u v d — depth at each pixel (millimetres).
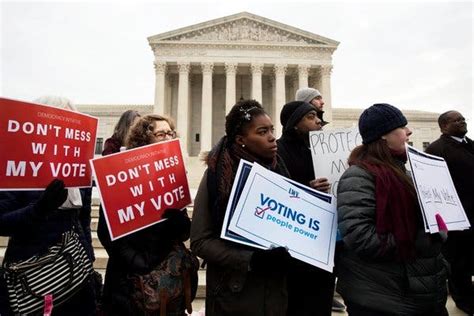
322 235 2797
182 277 2947
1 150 2523
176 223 2965
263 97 48344
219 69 45906
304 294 3242
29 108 2693
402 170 2781
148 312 2754
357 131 3727
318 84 45625
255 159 2775
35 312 2559
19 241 2693
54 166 2812
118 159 3008
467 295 5020
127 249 2910
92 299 3041
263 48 43688
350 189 2717
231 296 2486
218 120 47688
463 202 5066
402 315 2484
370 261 2592
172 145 3383
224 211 2592
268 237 2545
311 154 3807
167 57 42938
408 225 2494
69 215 3000
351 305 2752
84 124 3094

----------------------------------------

▶ **BRIEF**
Write out, word for word, the lines from the one containing "357 131 3727" through the end of the records, with no other lines.

▶ **ANSWER TO THIS EXERCISE**
357 131 3727
318 84 45625
255 159 2775
35 312 2559
19 241 2693
54 166 2812
118 159 3008
467 295 5020
127 249 2910
92 299 3041
263 48 43688
350 189 2717
231 296 2486
218 120 47688
463 202 5066
402 315 2484
370 261 2592
172 145 3383
224 211 2592
268 237 2545
311 154 3807
167 57 42938
408 225 2494
69 215 3000
351 305 2752
84 124 3094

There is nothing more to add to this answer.